TEXTO:
┄┄┄┄┄┄┄┄┄┄
GRAMADO 2020 | Dia 7 – Pequenas jornadas de libertação
Atualizado: 9 de nov. de 2020
A sétima e última noite de competições do 48º Festival de Cinema de Gramado foi exclusivamente de produções no Norte e Nordeste do país, que trouxeram jornadas de libertação aos seus protagonistas em pequenos gestos ou distantes caminhadas. O evento começou nesta quinta (24) com a imaginação frente à realidade no curta alagoano Trincheira (2020) e as descobertas femininas do concorrente amazonense O Barco e o Rio (2020) para depois encerrar com o longa King Kong em Asunción (2020), o road movie sul-americano do pernambucano Camilo Cavalcante. Confira mais sobre os filmes a seguir.
Trincheira (2020) e O Barco e o Rio (2020)
O imaginário infantil que abriu esta competição de curtas brasileiros de Gramado, com o mineiro 4 Bilhões de Infinitos (2020), retorna no último dia com o alagoano Trincheira. Exibido no mês passado, na mostra infanto-juvenil do Festival Internacional de Curtas Metragens de São Paulo, o Curta Kinoforum, o filme de Paulo Silver trabalha o lúdico para abordar questões sociais bem pertinentes a qualquer discussão adulta. É a fantasia como forma de encarar e/ou fugir da realidade.
Ela surge naturalmente no cotidiano de um garoto (Gabriel Nunes Xavier) em meio a um aterro sanitário, transformando os itens descartados pela sociedade em algo valioso através de sua imaginação. Enquanto a cidade ergue seus muros dos condomínios de luxo – a especulação imobiliária também é estampada nos jornais que relatam os problemas locais –, o menino faz do lugar uma trincheira para seu mundo fantástico, mesmo quando ele é colocado em risco. Talvez, falte algum ponto mais incisivo na narrativa, mas o curta faz valer sua mensagem até o fim, com destaque para a trilha sonora remetendo aos games espaciais e a animação dos créditos finais.
Por outro lado, é o naturalismo que dá o tom de O Barco e o Rio, segundo curta de Bernardo Ale Abinader. A produção amazonense começa em um velho barco que serve de sustento para três mulheres e o estado dele é motivo da discussão que apresenta as duas protagonistas. De um lado, está Vera (Isabela Catão) cuidando da embarcação com o mesmo afinco que se dedica à religião, enquanto a irmã Josi (Carolinne Nunes) vive livremente tanto em seus relacionamentos quanto no trabalho, já que não enxerga um futuro no negócio da família.
┄┄┄┄┄┄┄┄┄┄
INFORMAÇÕES FORNECIDAS:
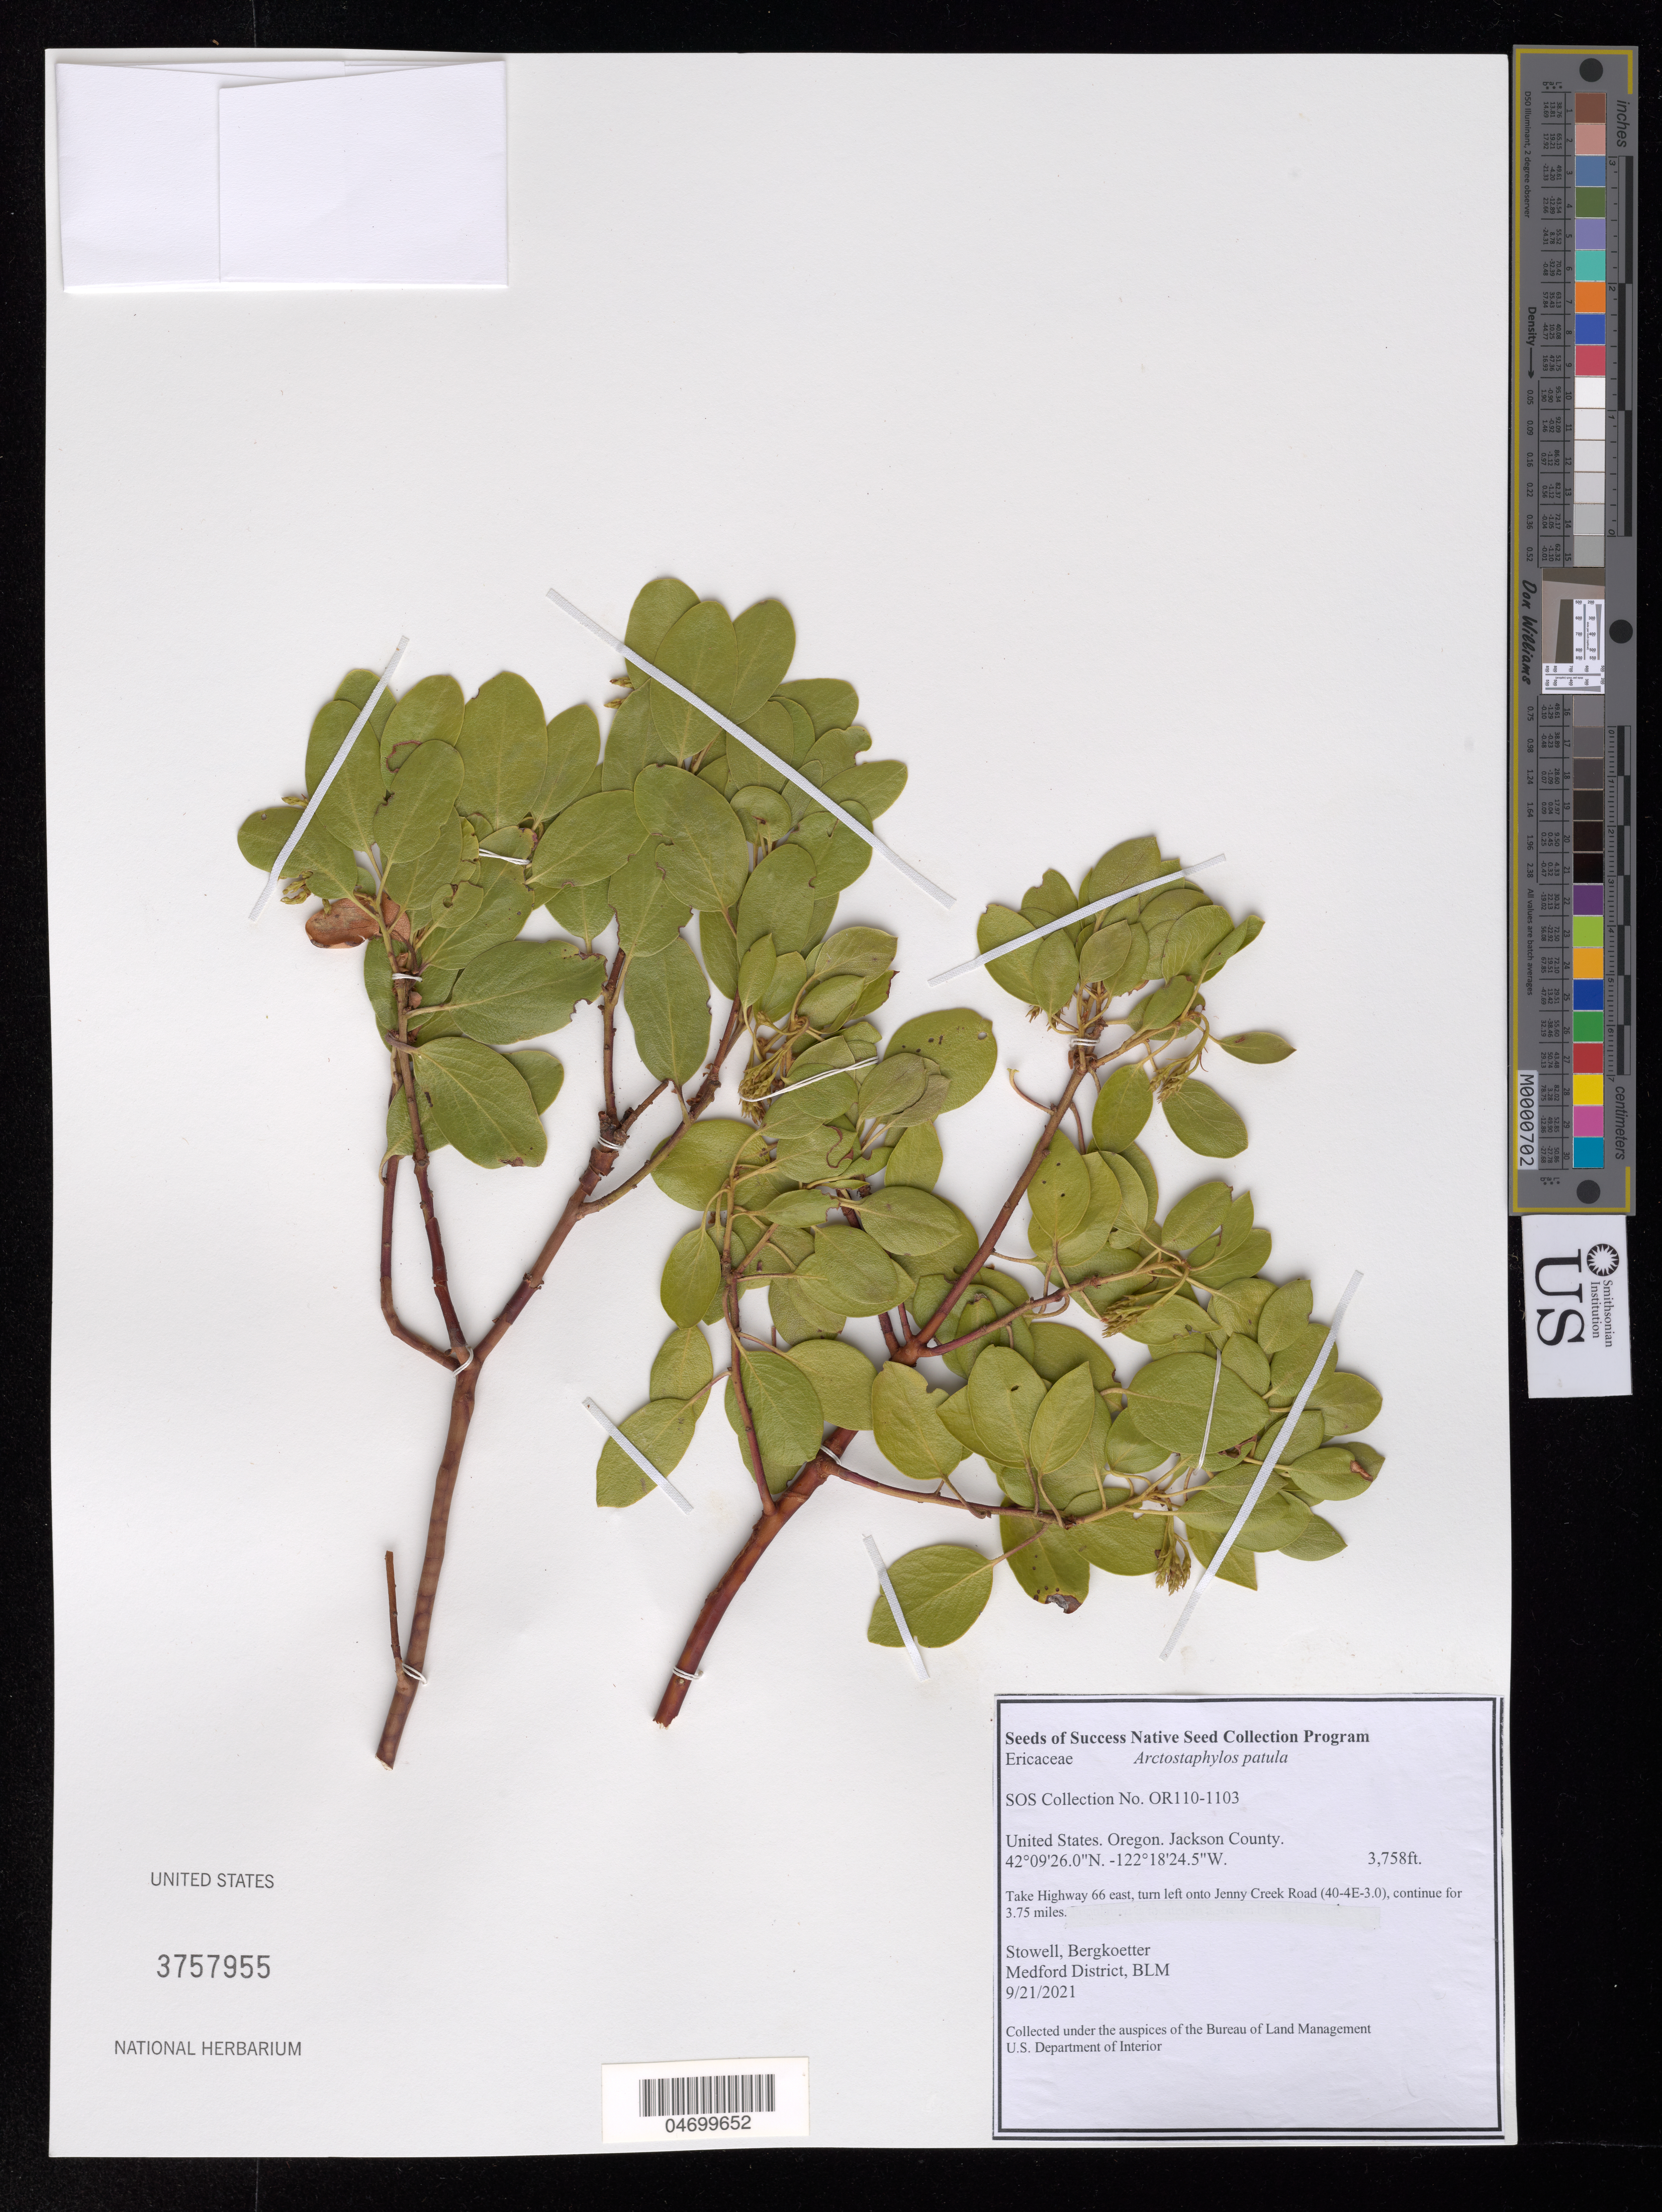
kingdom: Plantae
┄┄┄┄┄┄┄┄┄┄
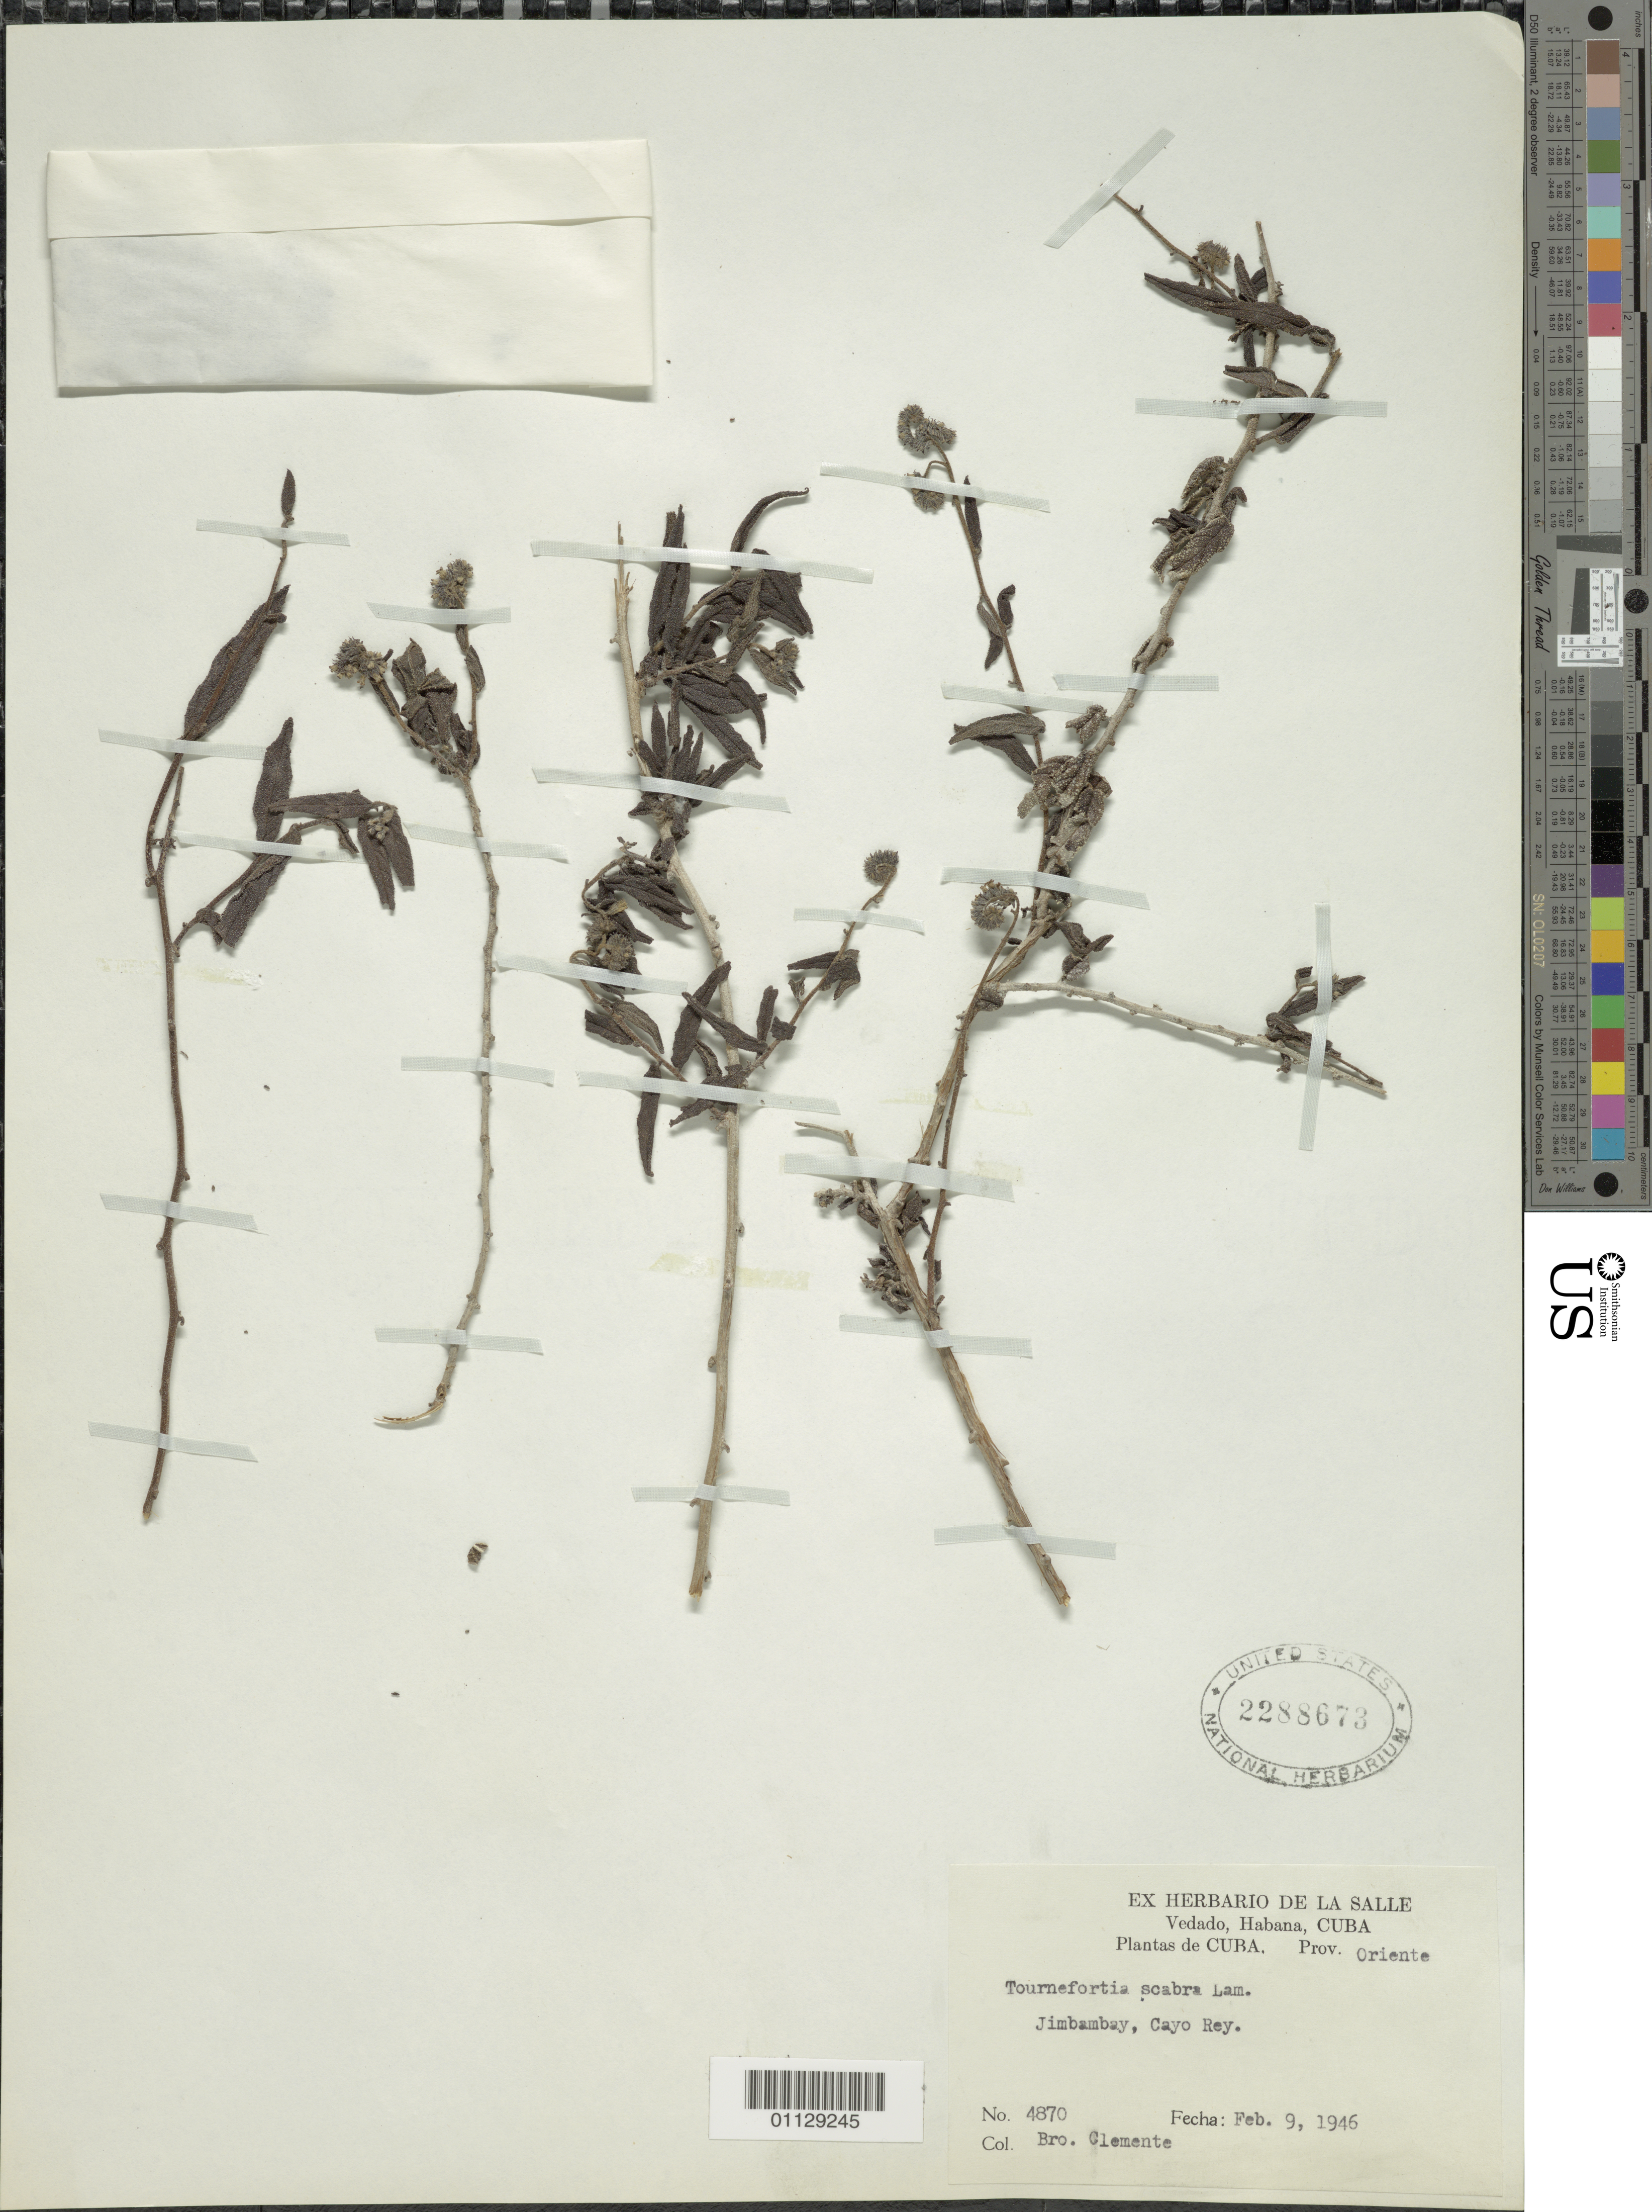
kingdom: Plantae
┄┄┄┄┄┄┄┄┄┄
INSTRUÇÕES DOS EXERCÍCIOS:
**A)** Liste todos os filmes mencionados pelo título no texto sobre o Festival de Cinema de Gramado.
**B)** Segundo o texto sobre o Festival de Cinema de Gramado, qual atriz interpreta Vera em O Barco e o Rio?
**C)** Reproduza sem alterações o trecho do texto sobre o Festival de Cinema de Gramado que abre com as palavras contendo "GRAMADO 2020 |" e fecha com "(2020) e O Barco e o Rio (2020)".
Os itens formam um material à parte, sem relação com o texto.

SOLUÇÕES DOS EXERCÍCIOS:
**A)** Trincheira, O Barco e o Rio, King Kong em Asunción, 4 Bilhões de Infinitos

**B)** Isabela Catão.

**C)**
GRAMADO 2020 | Dia 7 – Pequenas jornadas de libertação
Atualizado: 9 de nov. de 2020
A sétima e última noite de competições do 48º Festival de Cinema de Gramado foi exclusivamente de produções no Norte e Nordeste do país, que trouxeram jornadas de libertação aos seus protagonistas em pequenos gestos ou distantes caminhadas. O evento começou nesta quinta (24) com a imaginação frente à realidade no curta alagoano Trincheira (2020) e as descobertas femininas do concorrente amazonense O Barco e o Rio (2020) para depois encerrar com o longa King Kong em Asunción (2020), o road movie sul-americano do pernambucano Camilo Cavalcante. Confira mais sobre os filmes a seguir.
Trincheira (2020) e O Barco e o Rio (2020)